In May of 2010 while operating in southern Helmand Province, Afghanistan, as an infantryman, I was attached to a unit that was employing a female engagement team to supplement their already robust outreach campaign to the local villagers of Marjah. While the Marines—or "lioness" team—did an admirable job, it was clear that their presence in the midst of an all-male infantry company currently involved in combat operations clearly restructured the dynamic on the ground.
Lieutenant Colonel Robert Macginnis in his book Deadly Consequences: How Cowards are Pushing Women into Combat proposes that this dynamic—the close knit hierarchy that is an infantry unit—will be destroyed by recent policy changes allowing women into direct combat roles. He blames a military that has been overrun by political correctness and the politicization of the Joint Chiefs for this oncoming destruction.
Macginnis asserts that calls for equality within the armed forces are coming from "fringe" feminist groups by citing a number of surveys claims that the majority of women within the services are not interested in frontline jobs.
The debate to include women in combat transcends our current generation, and Macginnis does a good job summarizing the chronology of the debate. However, he really shines when he breaks down other countries’ policies toward women in combat. The U.S. military is large and extremely unique, and by juxtaposing other countries next to the United States it strengthens Maginnis’ argument considerably.
Maginnis ends the book with a number of measured suggestions including questions that Congress should pose to the Joint Chiefs and policy recommendations that would keep women out of combat. Macginnis reinforces that political correctness is smothering the military and that the Joint Chiefs have stopped being soldiers and are now just well-trained "yes men" to whatever administration occupies the White House.

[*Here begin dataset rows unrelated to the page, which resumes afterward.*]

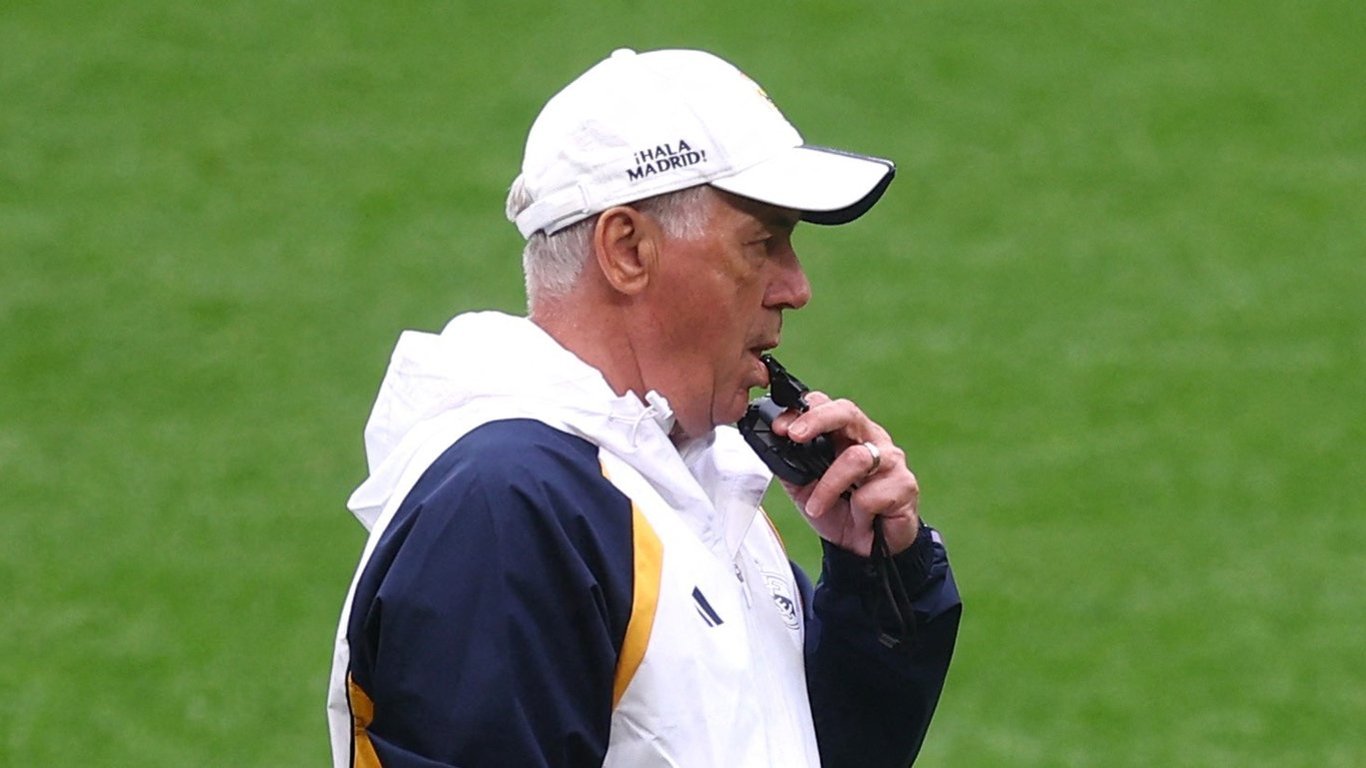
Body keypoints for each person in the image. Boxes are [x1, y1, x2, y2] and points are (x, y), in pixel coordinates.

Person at [326, 48, 961, 768]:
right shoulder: (509, 505)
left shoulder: (695, 487)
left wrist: (878, 583)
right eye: (763, 243)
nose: (796, 287)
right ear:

Salvation, he believes, lies in the hands of Congress.
Deadly Consequences is a short read. Though lacking in excitement, it does a good job at summarizing the anti-women-in-combat side of the debate. There is no doubt a book like this needs to be read, but it could have probably garnered a wider audience with a less biased approach, softer title, and more first hand accounts of women in combat during the Global War on Terror.
It also could have used subject matter experts that are responsible for preparing units for combat, such as instructors at some of the military’s combined arms training centers.
I recommend this book to anyone who wants to educate himself on a debate that will greatly affect our military in the coming years. This is by no means the entirety of the "women in combat" debate but a good perspective nonetheless.